En El Quijote y en La Celestina nos recuerdan lo odioso que resultan las comparaciones. Parece que no conviene comparar personas entre sí para evitar que alguna se sienta menospreciada. Debemos pensar que cada una tendrá sus valores.
«Y ¿es posible que vuestra merced no sabe que las comparaciones que se hacen de ingenio a ingenio, de valor a valor, de hermosura a hermosura y de linaje a linaje son siempre odiosas y mal recibidas?». (Miguel de Cervantes).
«Intentaba encontrar en aquella esplendida mujer algo que me recordara a mí. Las comparaciones son odiosas. Eso dicen y es cierto». (Fernando de Rojas).

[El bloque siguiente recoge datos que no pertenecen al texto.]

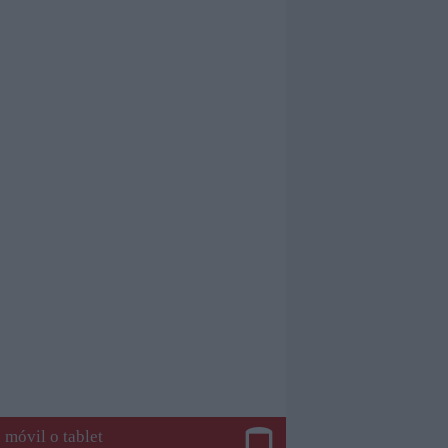
 móvil o tablet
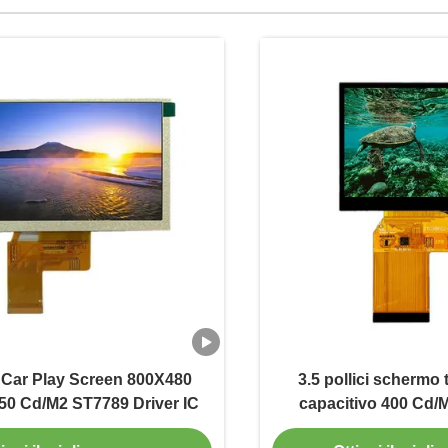
i Car Play Screen 800X480
3.5 pollici schermo
50 Cd/M2 ST7789 Driver IC
capacitivo 400 Cd/
visualizzazione touch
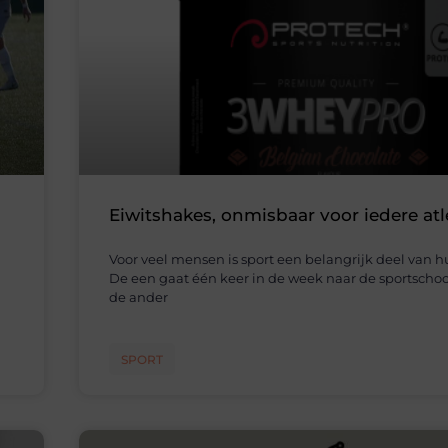
Eiwitshakes, onmisbaar voor iedere atl
Voor veel mensen is sport een belangrijk deel van h
De een gaat één keer in de week naar de sportschool
de ander
SPORT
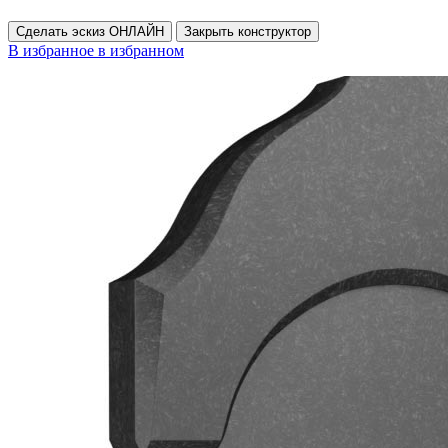
Сделать эскиз ОНЛАЙН
Закрыть конструктор
В избранное
в избранном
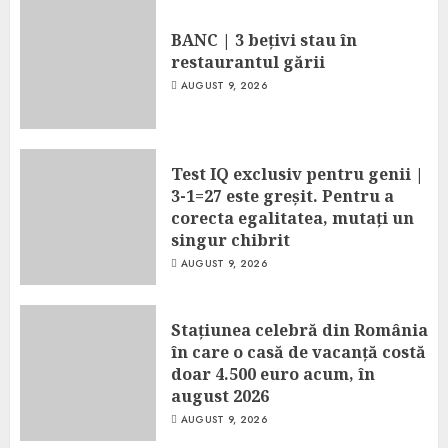
BANC | 3 bețivi stau în
restaurantul gării
AUGUST 9, 2026
Test IQ exclusiv pentru genii |
3-1=27 este greșit. Pentru a
corecta egalitatea, mutați un
singur chibrit
AUGUST 9, 2026
Stațiunea celebră din România
în care o casă de vacanță costă
doar 4.500 euro acum, în
august 2026
AUGUST 9, 2026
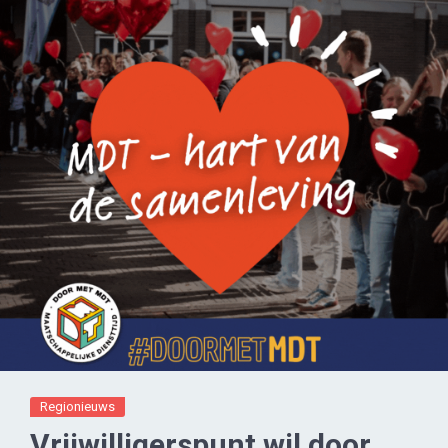
Regionieuws
Vrijwilligerspunt wil door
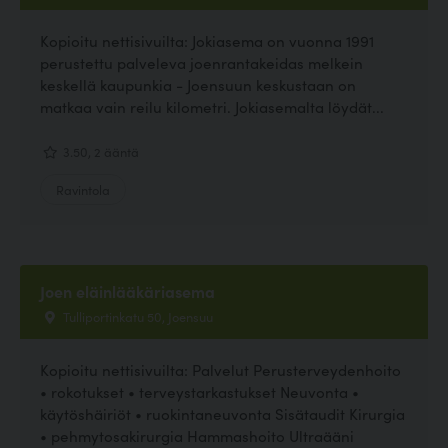
Kopioitu nettisivuilta: Jokiasema on vuonna 1991
perustettu palveleva joenrantakeidas melkein
keskellä kaupunkia - Joensuun keskustaan on
matkaa vain reilu kilometri. Jokiasemalta löydät...
3.50, 2 ääntä
Ravintola
Joen eläinlääkäriasema
Tulliportinkatu 50, Joensuu
Kopioitu nettisivuilta: Palvelut Perusterveydenhoito
• rokotukset • terveystarkastukset Neuvonta •
käytöshäiriöt • ruokintaneuvonta Sisätaudit Kirurgia
• pehmytosakirurgia Hammashoito Ultraääni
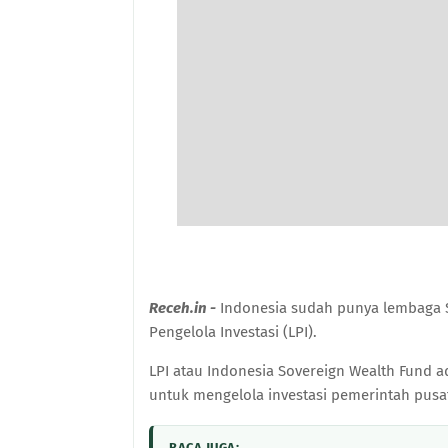
Receh.in -
Indonesia sudah punya lembaga 
Pengelola Investasi (LPI).
LPI atau Indonesia Sovereign Wealth Fund 
untuk mengelola investasi pemerintah pusa
BACA JUGA:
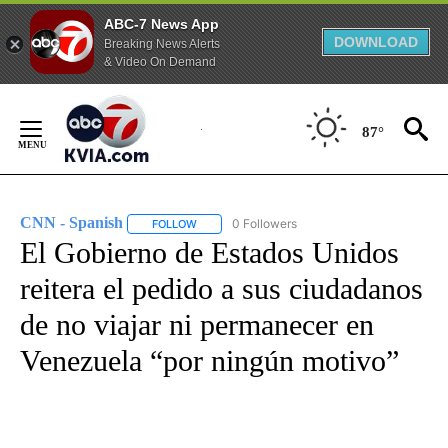
ABC-7 News App
DOWNLOAD
Breaking News Alerts
& Video On Demand
Skip
to
87°
Content
CNN - Spanish
0 Followers
FOLLOW
FOLLOW "CNN - SPANISH" TO RECEIVE NOTIFI
El Gobierno de Estados Unidos
reitera el pedido a sus ciudadanos
de no viajar ni permanecer en
Venezuela “por ningún motivo”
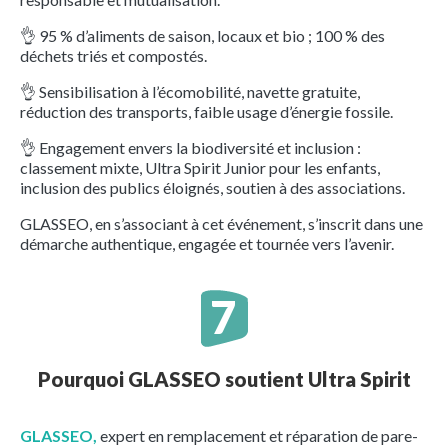
👌 95 % d’aliments de saison, locaux et bio ; 100 % des
déchets triés et compostés.
👌 Sensibilisation à l’écomobilité, navette gratuite,
réduction des transports, faible usage d’énergie fossile.
👌 Engagement envers la biodiversité et inclusion :
classement mixte, Ultra Spirit Junior pour les enfants,
inclusion des publics éloignés, soutien à des associations.
GLASSEO, en s’associant à cet événement, s’inscrit dans une
démarche authentique, engagée et tournée vers l’avenir.
Pourquoi GLASSEO soutient Ultra Spirit
GLASSEO,
expert en remplacement et réparation de pare-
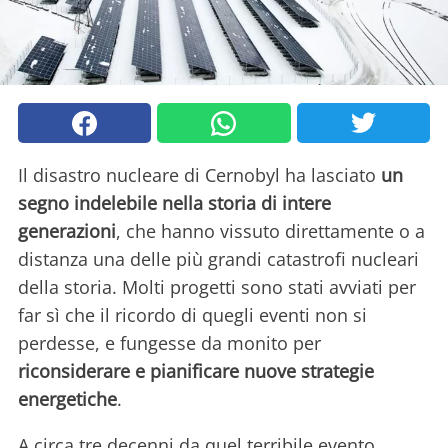
Il disastro nucleare di Cernobyl ha lasciato
un
segno indelebile nella storia di intere
generazioni
, che hanno vissuto direttamente o a
distanza una delle più grandi catastrofi nucleari
della storia. Molti progetti sono stati avviati per
far sì che il ricordo di quegli eventi non si
perdesse, e fungesse da monito per
riconsiderare e pianificare nuove strategie
energetiche
.
A circa tre decenni da quel terribile evento,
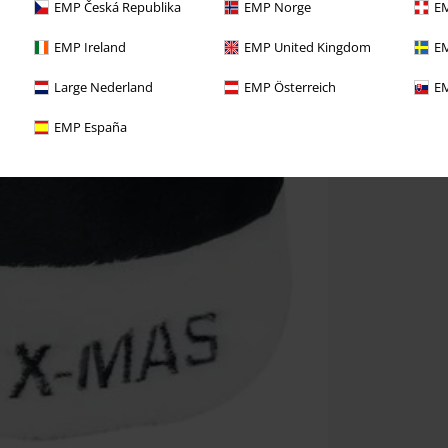
EMP Česká Republika
EMP Norge
EM
EMP Ireland
EMP United Kingdom
EM
Large Nederland
EMP Österreich
EM
EMP España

Pero qué sería de nosotros si no practicáramos ese ejercicio permanente de comparar: Faulkner o Hemingway, Picasso o Modigliani, Blur u Oasis, Borges o Sábato, Mozart o Salieri, Bette Davis o Joan Crawford, Borromini o Bernini, Morrisey o Robert Smith, Camus o Sartre... por no hablar de las que realizamos entre nuestros hijos y amantes incluso entre las ensaladillas y salmorejos.
Las comparaciones también ayudan a mejorar y crecer, a medir diferencias, a identificar nuestras fortalezas y debilidades. El filósofo y ensayista Emilio Lledó, autor de libros esenciales y que atesora grandes premios, acaba de ser reconocido por el Princesa de Asturias de Comunicación y Humanidades. Mientras tanto, en Sevilla se otorgaban las medallas 2015, reconociendo entre otros a los Morancos.
Este hombre universal no tiene ni tan siquiera dedicada una calle en su Triana natal.
Pero «las comparaciones son odiosas» y no seré yo quien contradiga a Cervantes.